Recently I was tipped to an excellent essay from a 1941 issue of Harper’s Magazine: ‘Who Goes Nazi?' by Dorothy Thompson. By way of imagining a series of guests at a dinner, Thompson interrogates the traits that incline someone towards fascism.
His code is not his own; it is that of his class—no worse, no better, He fits easily into whatever pattern is successful. That is his sole measure of value—success. Nazism as a minority movement would not attract him. As a movement likely to attain power, it would.
The cumulative effect of the essay’s construction is impressive; it’s a brilliant piece of social anthropology, and perhaps even more so considering when it was written and published.
Kind, good, happy, gentlemanly, secure people never go Nazi. They may be the gentle philosopher whose name is in the Blue Book, or Bill from City College to whom democracy gave a chance to design airplanes—you’ll never make Nazis out of them.
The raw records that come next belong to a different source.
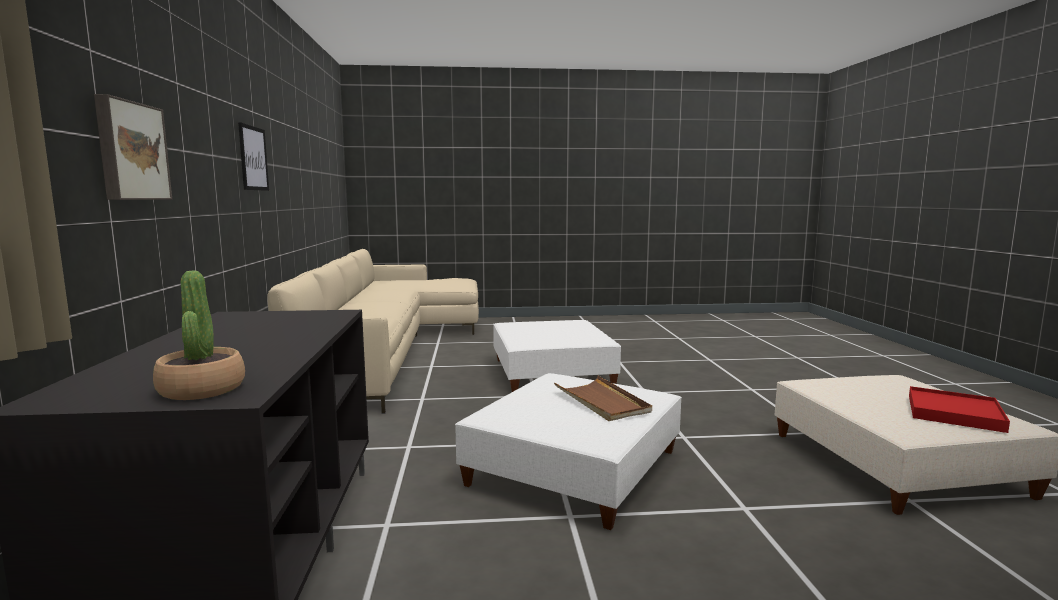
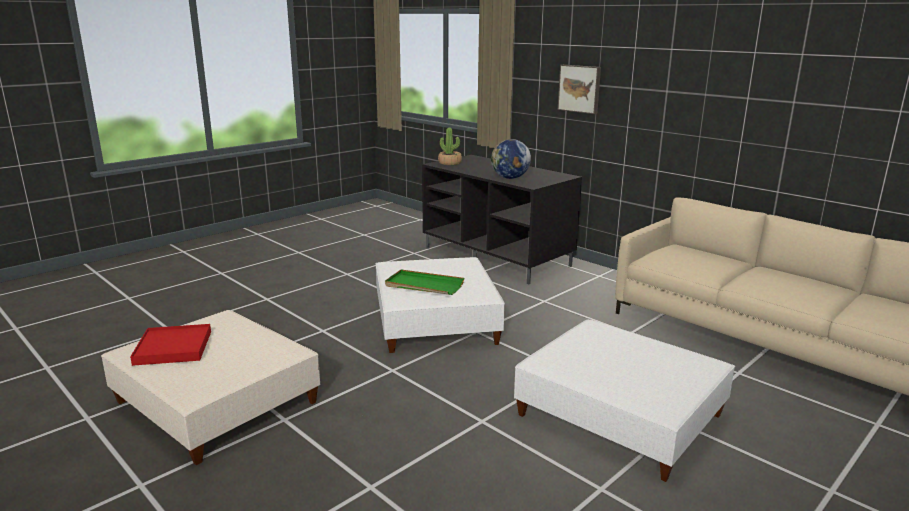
camera: 140 degrees right, 10 degrees up
picture [238,122,269,191] -> none
brown tray [554,376,652,421] -> green tray [385,270,464,295]
none -> globe [491,139,531,179]

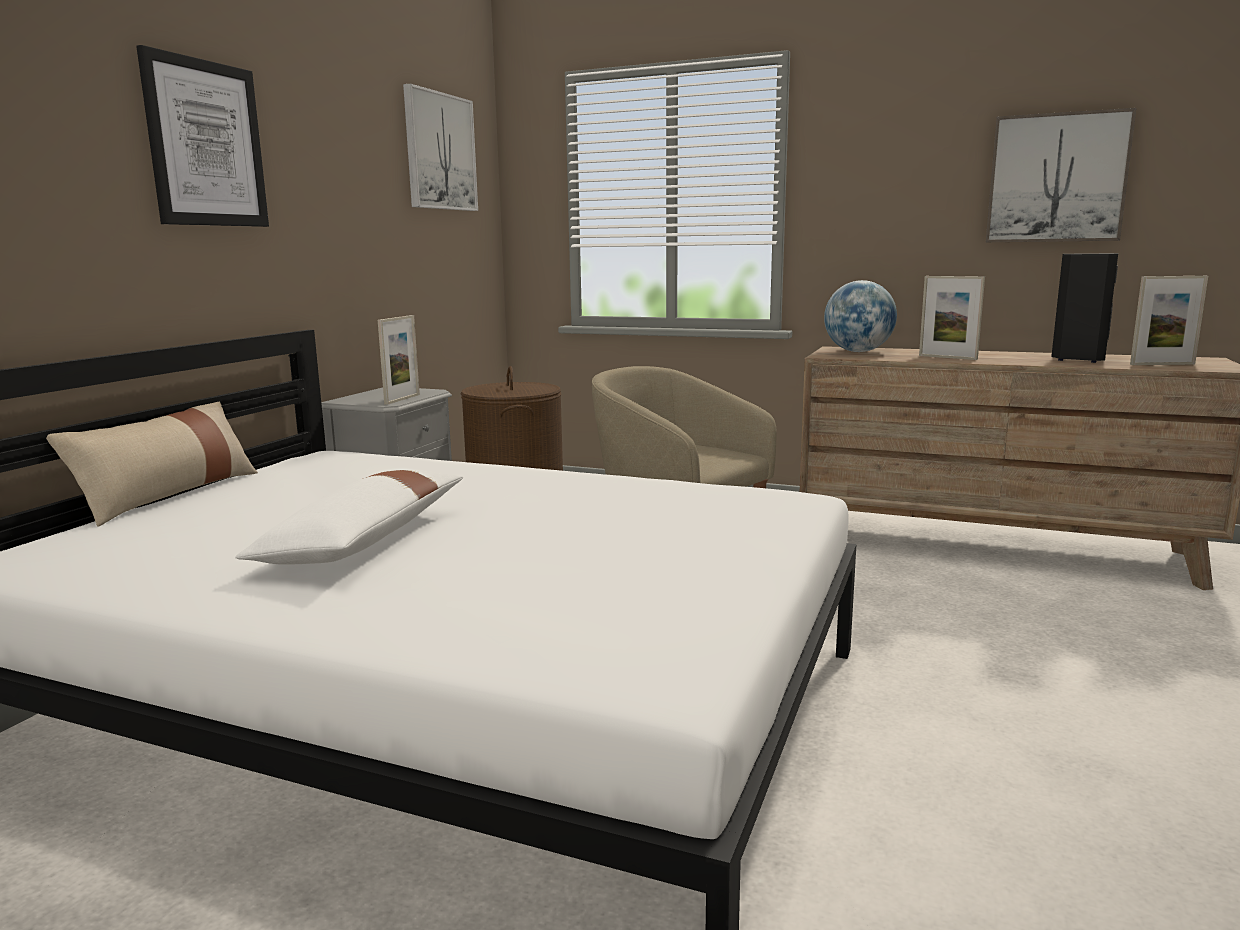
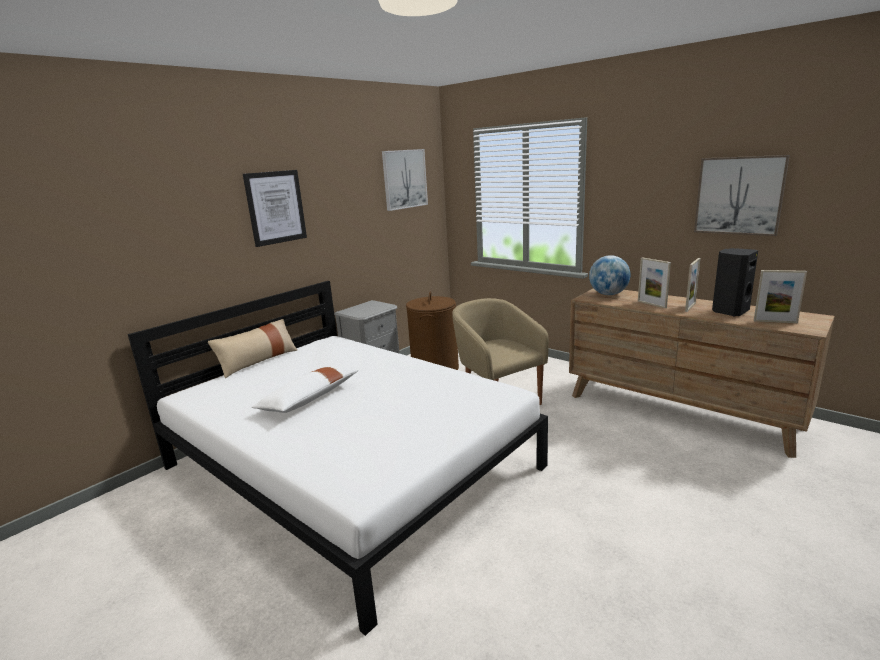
camera: 20 degrees right, 5 degrees up
picture frame [378,315,420,405] -> picture frame moved to [685,258,701,312]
But the frustrated and humiliated intellectual, the rich and scared speculator, the spoiled son, the labor tyrant, the fellow who has achieved success by smelling out the wind of success—they would all go Nazi in a crisis.
In the modern political climate of emboldened, far-right / alt-right nationalism it’s impossible to read the piece and not mentally extrapolate Thompson’s exercise into our current circumstance.